Ruthie Payzant woke up early on a cold Sunday morning for one thing and one thing only —Buffy the Vampire Slayer: The Game.
“It’s out-of-print, so that one is going to have some competition for bidding,” said Payzant, who plays board games at least once a week.
She was one of dozens who woke up for The Board Room Cafe’s first Board Game Auction Day last weekend.
Starting at 10 a.m., board game enthusiasts were welcome to come to the Barrington Street café to bid on a huge selection of games.
There was a silent auction for the majority of games, as well as a live auction — complete with bidding paddles — for a group of selected games.
Kris Moulton, the café’s owner, has always wanted to organize a board game auction.
During regular days, The Board Room Cafe has over 400 games for people to choose from, anyone can grab a beer or coffee and play them in-house for $5 cover.
“I had heard of a similar auction being done at a games store in California,” he said. “I always liked the idea.”
“It’s a fun thing for our customers to be able to bring in old games and get new ones.”
In the week leading up to auction, people were asked to bring in games they wanted to auction off and to set a minimum selling price for the game.
Moulton said the auction is beneficial for both his customers and his business.
He plans on making the auction an annual event.
“We give gift certificates instead of money to the sellers of the items, so it sort of cycles through. They get new games and we get to sell the new games,” said Moulton.
The games ranged in price and size. The bright, graphic boxes of games lined tables set up around the perimeter of the café with individual bidding sheets in front of each game.
Bids for most games started between $1 and $15.
Some were simple card games such as Scrabble Slam, where players have four cards and the goal is to change the word in front of you as quickly as possible using the letter on the cards the player holds.
Other more obscure and intriguing games like Don’t Let the Pigeon Drive the Bus had multiple pieces and parts.
This game is geared towards children and the goal is simple: avoid the pigeon chasing a bus by moving the bus around the board.
Moulton estimated as many as 300 games were up for auction.
“There are a couple big ticket items that people brought in, a couple valuable ones,” said Moulton.
One of those big-ticket items in the silent auction had Zack Delaney contemplating his bid.
It was Eclipse, a game that puts players in control of a vast interstellar civilization, and they compete with rivals through nine rounds; whoever has the most victory points at the end is the winner.
”The minimum bid is $120. That’s a lot of money. But it’s the collection of it, plus the expansion packs,” said Delaney.
“The actual value of which online I think is like a couple hundred bucks. It’s still a pretty good deal.”
In the end Eclipse and its expansion packs didn’t sway Delaney, but he was interested in another game.
“Flashpoint Fire Rescue. It’s a cooperative game where everyone plays as a firefighter,” said Delaney.
“Basically you rush into a burning building and get as many people out alive as possible, and if you rescue a certain number everyone wins.”

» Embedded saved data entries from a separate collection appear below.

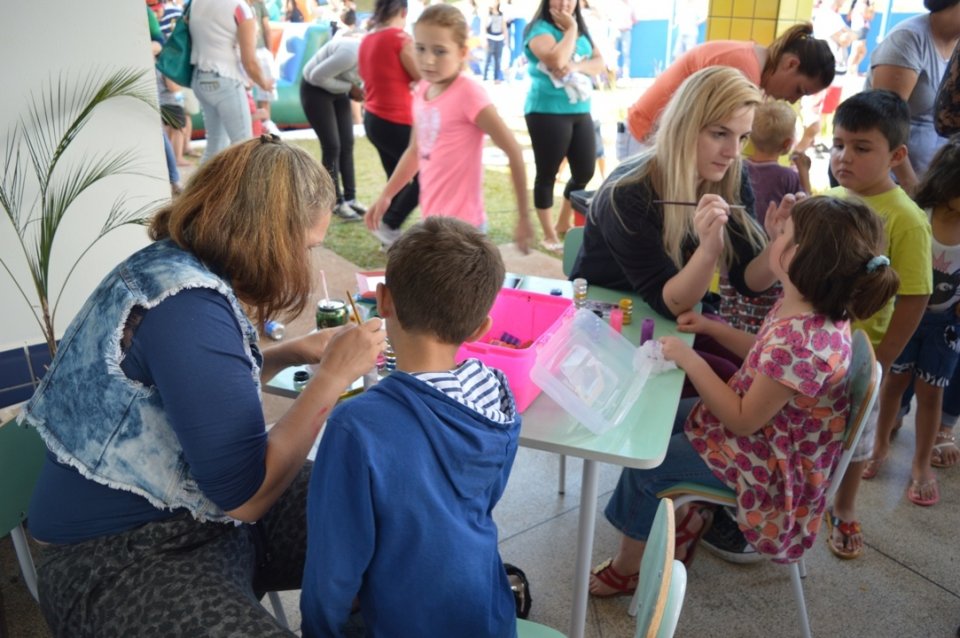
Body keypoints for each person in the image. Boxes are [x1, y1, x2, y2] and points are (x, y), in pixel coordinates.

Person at [20, 136, 385, 636]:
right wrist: (331, 378)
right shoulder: (186, 307)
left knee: (386, 509)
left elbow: (187, 396)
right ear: (270, 239)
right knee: (363, 518)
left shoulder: (171, 265)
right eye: (306, 248)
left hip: (200, 515)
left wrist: (287, 354)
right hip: (120, 556)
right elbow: (246, 495)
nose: (308, 263)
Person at [588, 196, 900, 597]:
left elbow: (740, 419)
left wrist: (689, 356)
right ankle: (688, 511)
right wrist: (715, 329)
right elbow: (766, 356)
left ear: (800, 258)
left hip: (772, 464)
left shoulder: (804, 341)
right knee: (658, 418)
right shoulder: (808, 307)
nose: (776, 235)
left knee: (647, 467)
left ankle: (628, 569)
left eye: (785, 233)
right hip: (768, 434)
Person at [300, 217, 520, 637]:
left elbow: (332, 573)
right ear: (480, 329)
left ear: (382, 301)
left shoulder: (356, 426)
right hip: (486, 610)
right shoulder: (498, 394)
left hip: (404, 621)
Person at [570, 67, 786, 379]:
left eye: (743, 137)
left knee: (746, 374)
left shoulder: (730, 174)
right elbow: (669, 303)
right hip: (610, 323)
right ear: (685, 126)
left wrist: (779, 244)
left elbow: (748, 281)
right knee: (728, 380)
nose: (733, 152)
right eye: (719, 133)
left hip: (677, 318)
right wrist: (709, 250)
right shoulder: (628, 193)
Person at [823, 90, 932, 558]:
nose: (844, 157)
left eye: (861, 147)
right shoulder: (824, 200)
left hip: (863, 360)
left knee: (855, 440)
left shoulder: (906, 218)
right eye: (838, 144)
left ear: (897, 154)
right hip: (814, 350)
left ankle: (844, 507)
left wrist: (883, 360)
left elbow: (916, 295)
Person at [365, 4, 534, 252]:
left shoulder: (470, 94)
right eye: (420, 49)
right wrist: (387, 195)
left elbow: (513, 151)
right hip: (432, 223)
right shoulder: (423, 88)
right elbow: (415, 151)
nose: (428, 60)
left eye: (440, 51)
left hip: (465, 231)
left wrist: (523, 217)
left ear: (462, 52)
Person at [866, 136, 960, 506]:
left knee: (931, 391)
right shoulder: (920, 216)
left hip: (946, 328)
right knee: (893, 383)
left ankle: (921, 464)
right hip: (907, 318)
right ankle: (878, 445)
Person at [622, 22, 835, 155]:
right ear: (791, 64)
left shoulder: (749, 61)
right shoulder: (742, 70)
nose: (792, 100)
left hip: (654, 138)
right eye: (799, 90)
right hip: (647, 139)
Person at [523, 0, 606, 252]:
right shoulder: (539, 30)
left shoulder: (583, 28)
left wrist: (577, 66)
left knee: (585, 170)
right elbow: (557, 60)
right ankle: (549, 235)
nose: (565, 3)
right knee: (546, 174)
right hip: (546, 111)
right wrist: (569, 30)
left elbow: (599, 62)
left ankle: (562, 222)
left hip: (580, 110)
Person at [864, 0, 960, 195]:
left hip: (932, 184)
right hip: (888, 183)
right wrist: (913, 189)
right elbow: (883, 121)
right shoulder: (908, 39)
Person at [359, 0, 422, 248]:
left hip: (373, 118)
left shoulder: (367, 39)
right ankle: (389, 225)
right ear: (404, 13)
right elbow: (425, 75)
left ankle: (388, 230)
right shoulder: (399, 39)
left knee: (396, 177)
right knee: (423, 176)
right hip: (396, 120)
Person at [190, 0, 275, 163]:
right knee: (244, 148)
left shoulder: (197, 3)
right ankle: (244, 189)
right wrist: (264, 83)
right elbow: (249, 61)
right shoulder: (241, 8)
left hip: (200, 77)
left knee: (215, 148)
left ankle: (202, 188)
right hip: (226, 79)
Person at [300, 24, 367, 221]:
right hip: (314, 89)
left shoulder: (376, 61)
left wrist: (355, 90)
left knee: (347, 143)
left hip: (338, 91)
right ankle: (335, 202)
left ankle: (351, 198)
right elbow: (315, 76)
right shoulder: (350, 53)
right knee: (332, 146)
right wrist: (350, 88)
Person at [484, 0, 507, 81]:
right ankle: (485, 77)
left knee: (498, 60)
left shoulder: (501, 14)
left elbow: (504, 27)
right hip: (490, 38)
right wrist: (485, 39)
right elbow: (484, 27)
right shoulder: (487, 13)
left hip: (499, 38)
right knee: (488, 59)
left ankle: (496, 78)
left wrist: (506, 39)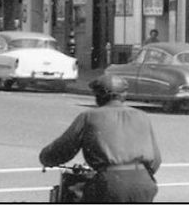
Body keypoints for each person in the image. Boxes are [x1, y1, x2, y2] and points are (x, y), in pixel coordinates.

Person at [40, 74, 162, 202]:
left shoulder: (89, 116)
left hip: (110, 184)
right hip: (144, 183)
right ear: (123, 95)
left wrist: (46, 158)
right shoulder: (142, 116)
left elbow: (63, 149)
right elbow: (156, 160)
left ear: (98, 96)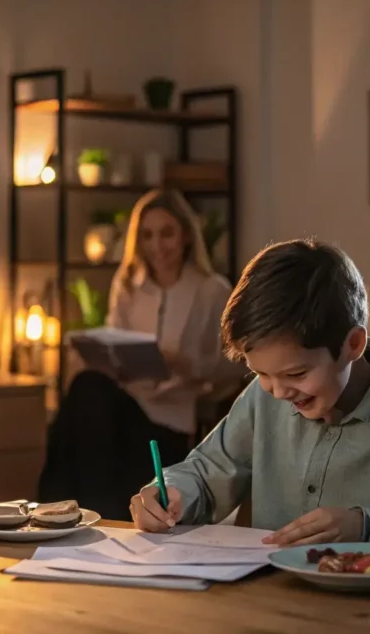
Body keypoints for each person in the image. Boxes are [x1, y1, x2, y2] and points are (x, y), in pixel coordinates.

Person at [130, 238, 370, 558]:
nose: (278, 392)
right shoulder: (262, 400)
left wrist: (366, 530)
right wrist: (171, 495)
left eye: (296, 375)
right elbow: (206, 474)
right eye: (261, 374)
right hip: (267, 602)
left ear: (352, 345)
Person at [38, 189, 241, 520]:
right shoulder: (129, 285)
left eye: (167, 234)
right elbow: (114, 339)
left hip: (171, 421)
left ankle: (78, 513)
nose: (157, 245)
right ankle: (71, 513)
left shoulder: (211, 290)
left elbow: (235, 366)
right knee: (86, 387)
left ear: (186, 236)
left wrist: (186, 364)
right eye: (147, 235)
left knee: (88, 399)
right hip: (127, 405)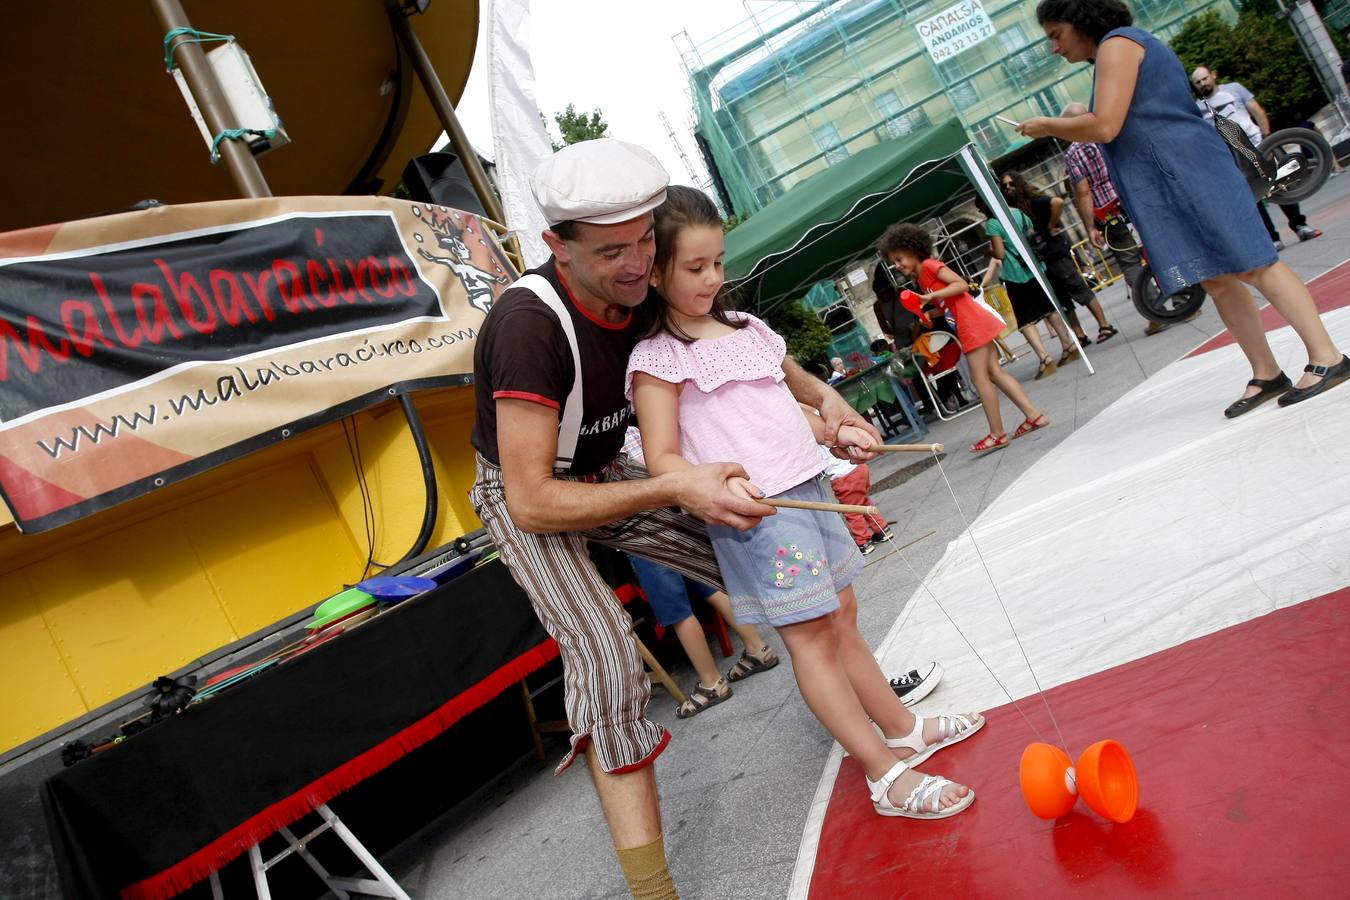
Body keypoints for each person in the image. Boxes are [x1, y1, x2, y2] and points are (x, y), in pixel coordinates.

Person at [469, 139, 886, 898]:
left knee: (784, 548)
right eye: (610, 252)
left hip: (614, 470)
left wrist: (823, 405)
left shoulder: (645, 290)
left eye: (644, 245)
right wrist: (675, 488)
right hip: (531, 493)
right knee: (607, 656)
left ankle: (872, 702)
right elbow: (533, 498)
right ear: (554, 245)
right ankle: (654, 892)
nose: (633, 268)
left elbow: (739, 360)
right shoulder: (529, 326)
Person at [628, 185, 985, 820]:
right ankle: (884, 774)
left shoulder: (750, 330)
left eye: (718, 263)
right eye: (695, 268)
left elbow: (805, 390)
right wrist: (716, 482)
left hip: (810, 488)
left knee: (843, 618)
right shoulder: (657, 359)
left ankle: (900, 726)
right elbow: (663, 460)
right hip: (757, 517)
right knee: (813, 639)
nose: (714, 278)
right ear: (654, 271)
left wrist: (837, 414)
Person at [1021, 0, 1349, 415]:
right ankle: (1266, 371)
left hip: (1188, 170)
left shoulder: (1117, 45)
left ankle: (1328, 357)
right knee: (1218, 277)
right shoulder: (1116, 48)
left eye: (1056, 34)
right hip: (1175, 174)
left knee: (1253, 263)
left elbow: (1105, 125)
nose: (1054, 47)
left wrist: (1047, 124)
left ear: (1081, 21)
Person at [621, 428, 781, 718]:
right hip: (679, 515)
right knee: (707, 585)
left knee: (675, 610)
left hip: (643, 531)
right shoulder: (634, 430)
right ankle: (757, 647)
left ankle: (711, 682)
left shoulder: (598, 454)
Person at [882, 222, 1049, 454]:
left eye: (899, 259)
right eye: (894, 262)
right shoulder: (921, 279)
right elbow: (948, 302)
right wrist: (930, 313)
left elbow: (960, 285)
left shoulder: (930, 266)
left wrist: (930, 299)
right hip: (970, 322)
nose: (897, 266)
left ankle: (997, 434)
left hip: (971, 324)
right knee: (995, 374)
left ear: (913, 250)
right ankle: (1034, 416)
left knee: (980, 380)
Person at [1059, 101, 1169, 336]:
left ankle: (1157, 313)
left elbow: (1083, 192)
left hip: (1109, 214)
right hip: (1134, 199)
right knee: (1158, 249)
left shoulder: (1073, 154)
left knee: (1130, 263)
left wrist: (1089, 227)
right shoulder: (1108, 131)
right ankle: (1184, 301)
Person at [1190, 66, 1324, 249]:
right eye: (1198, 82)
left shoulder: (1234, 89)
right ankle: (1273, 239)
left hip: (1258, 145)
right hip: (1233, 156)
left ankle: (1301, 225)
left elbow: (1257, 111)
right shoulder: (1198, 108)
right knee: (1254, 196)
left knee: (1280, 184)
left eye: (1204, 78)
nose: (1202, 83)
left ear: (1213, 75)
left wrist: (1268, 139)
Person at [1000, 172, 1118, 353]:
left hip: (1055, 253)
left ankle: (1104, 325)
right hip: (1042, 258)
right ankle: (1079, 334)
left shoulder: (1032, 200)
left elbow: (1058, 202)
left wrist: (1050, 225)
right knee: (1062, 299)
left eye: (1011, 184)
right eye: (1005, 186)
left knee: (1078, 288)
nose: (1008, 188)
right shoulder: (1015, 209)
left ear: (1019, 184)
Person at [971, 194, 1075, 378]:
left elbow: (1000, 254)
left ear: (985, 207)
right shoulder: (1018, 212)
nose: (982, 213)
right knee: (1049, 308)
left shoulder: (993, 223)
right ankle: (1069, 345)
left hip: (1015, 274)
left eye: (981, 209)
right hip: (1035, 267)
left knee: (1025, 320)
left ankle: (1045, 358)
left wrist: (989, 251)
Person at [815, 441, 893, 555]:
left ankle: (863, 541)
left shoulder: (815, 443)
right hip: (860, 467)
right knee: (863, 502)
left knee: (852, 512)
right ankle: (882, 530)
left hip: (844, 478)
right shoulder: (830, 434)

“The idea is that everyone wins or everyone loses, which I think is kind of neat.”
Paddles shot up as people taking part in the live auction bid for larger games such as Iron Sky: The Board Game and Gears of War: The Board Game.
After the live auction the silent auction’s bids were finalized and those who were triumphant in their bidding claimed their games.
Delaney was outbid on Flashpoint.
Payzant, on the other hand, was victorious, taking the Buffy the Vampire Slayer game home for 35 well-spent dollars.